Um Tamael mache ich mir gar keine Sorgen - was diese Urieliten im Flug alles anstellen können, ist fantastisch und ich kann es kaum erwarten, seinen Bogen in Aktion zu sehen. Kurz: Ein Kämpfer, den man gern auf seiner Seite hat. Zum Ausgleich hat der Herr uns jedoch eine Bürde auferlegt: die Ramielitin Veruel. Ich stelle gar nicht ihre guten Absichten in Frage und ihre Hingabe an die Schar und die Aufgabe, die ihr Gott übertragen hat. Aber wie kann man nur so schusselig sein und nach der Weihe, statt sich zu seiner Schar zu gesellen und das Ritual durchzuführen, in der Bibliothek verloren gehen? Wir suchen überall und sind als einzige Schar noch nicht vollständig - wie peinlich! Ich verstehe ohnehin nicht, was die Ramieliten an einem Raum voller Bücher mit zweifelhaftem Inhalt finden. Ich will es auch nicht wissen. Wir müssen alle ein bisschen auf Veruel aufpassen, damit ihr die Ketzereien nicht endgültig das Hirn vernebeln...

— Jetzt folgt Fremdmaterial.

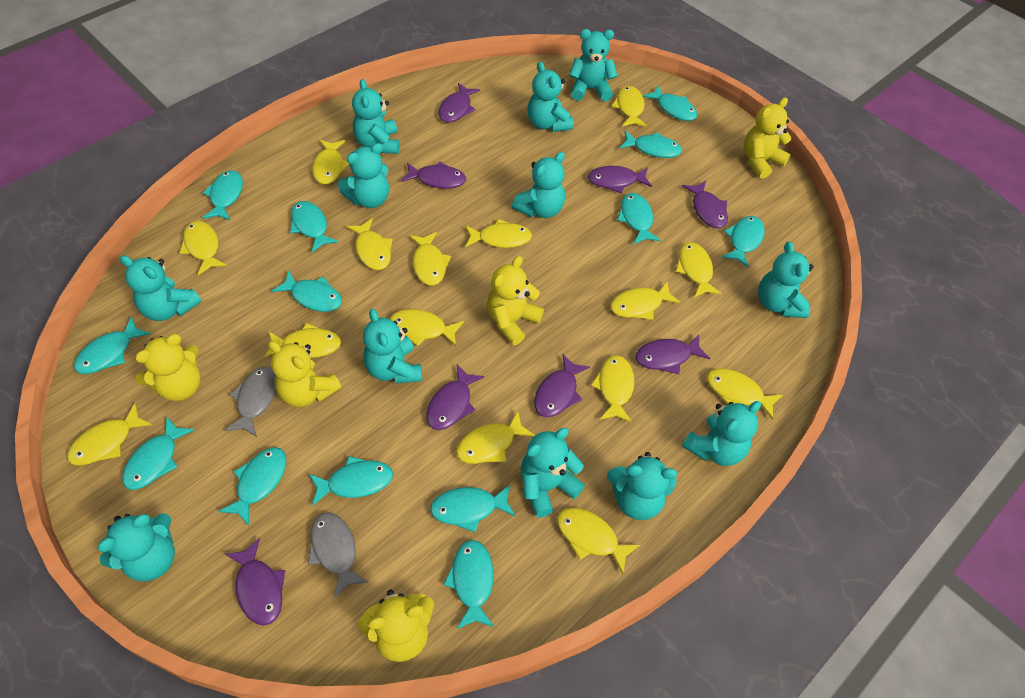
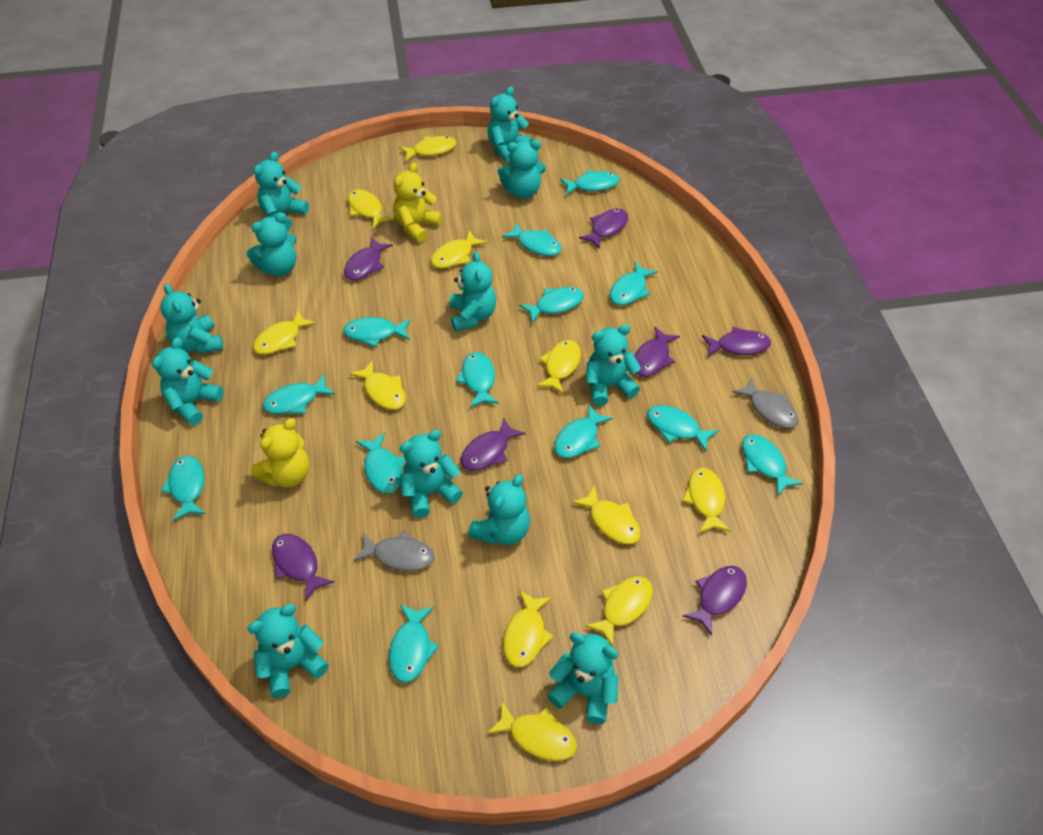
purple fish: 8 -> 7
yellow fish: 15 -> 11
yellow teddy bear: 5 -> 2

Nichts, was ich in Nürnberg gehört habe, hat mich darauf vorbereiten können, wie es sich tatsächlich anfühlt, den Petersdom zu betreten, die Nacht hindurch zu meditieren und von dem himmlischen Gesang der Sarieliten aus der Trance geweckt zu werden. Oder auf den Anblick der Menschenmenge vor dem Platz, die den göttlichen Boten - uns - zujubelt. Auf die Glückseligkeit und das Vertrauen, das der Pontifex ausstrahlt, als ich mein erstes Votivband aus seinen Händen empfange. Ich werde den Herrn und seinen Stellvertreter niemals enttäuschen!